**About this task**
Can you reproduce verbatim everything from the line containing "GINAL RESEARCH article" down to the end of the rows, leaving the pictures out of your answer?

(Extracted page text data)
BEGIN

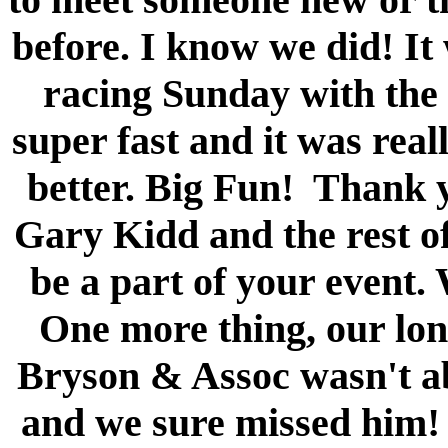
before. I know we did! It 
racing Sunday with the 
super fast and it was real
better. Big Fun! Thank 
Gary Kidd and the rest of
be a part of your event. 
One more thing, our lon
Bryson & Assoc wasn't ab
and we sure missed him!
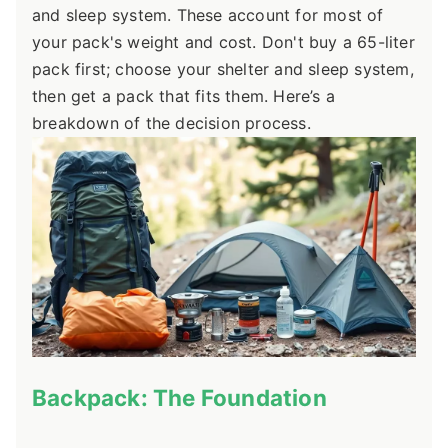
and sleep system. These account for most of
your pack's weight and cost. Don't buy a 65-liter
pack first; choose your shelter and sleep system,
then get a pack that fits them. Here’s a
breakdown of the decision process.
Backpack: The Foundation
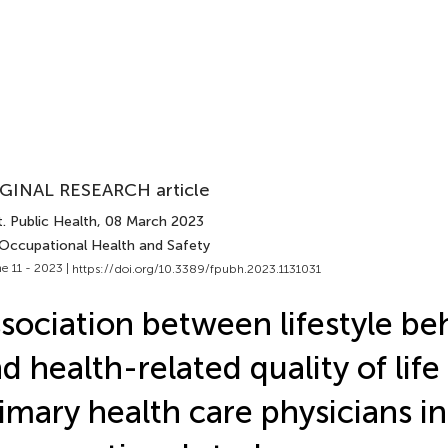
GINAL RESEARCH article
. Public Health
, 08 March 2023
 Occupational Health and Safety
e 11 - 2023 |
https://doi.org/10.3389/fpubh.2023.1131031
sociation between lifestyle be
d health-related quality of li
imary health care physicians in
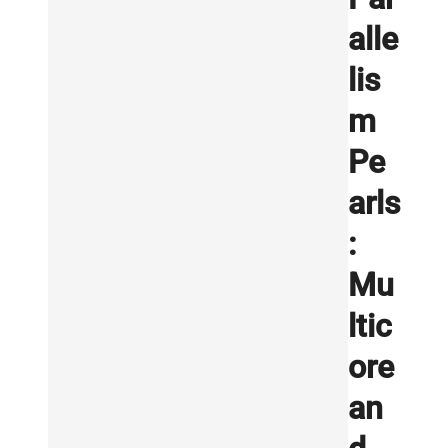
alle
lis
m
Pe
arls
:
Mu
ltic
ore
an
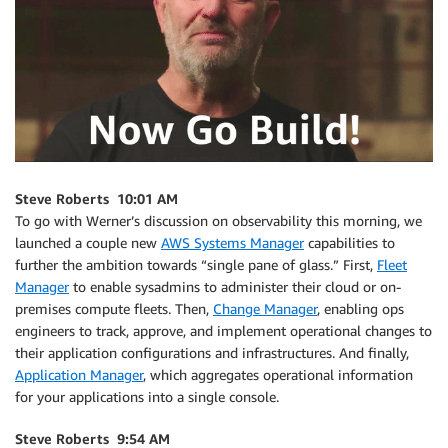
Steve Roberts 10:01 AM
To go with Werner’s discussion on observability this morning, we
launched a couple new
AWS Systems Manager
capabilities to
further the ambition towards “single pane of glass.” First,
Fleet
Manager
to enable sysadmins to administer their cloud or on-
premises compute fleets. Then,
Change Manager
, enabling ops
engineers to track, approve, and implement operational changes to
their application configurations and infrastructures. And finally,
Application Manager
, which aggregates operational information
for your applications into a single console.
Steve Roberts 9:54 AM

END

**Response to this task**
GINAL RESEARCH article
. Public Health
, 08 March 2023
 Occupational Health and Safety
e 11 - 2023 |
https://doi.org/10.3389/fpubh.2023.1131031
sociation between lifestyle be
d health-related quality of li
imary health care physicians in
alle
lis
m
Pe
arls
:
Mu
ltic
ore
an
Steve Roberts 10:01 AM
To go with Werner’s discussion on observability this morning, we
launched a couple new
AWS Systems Manager
capabilities to
further the ambition towards “single pane of glass.” First,
Fleet
Manager
to enable sysadmins to administer their cloud or on-
premises compute fleets. Then,
Change Manager
, enabling ops
engineers to track, approve, and implement operational changes to
their application configurations and infrastructures. And finally,
Application Manager
, which aggregates operational information
for your applications into a single console.
Steve Roberts 9:54 AM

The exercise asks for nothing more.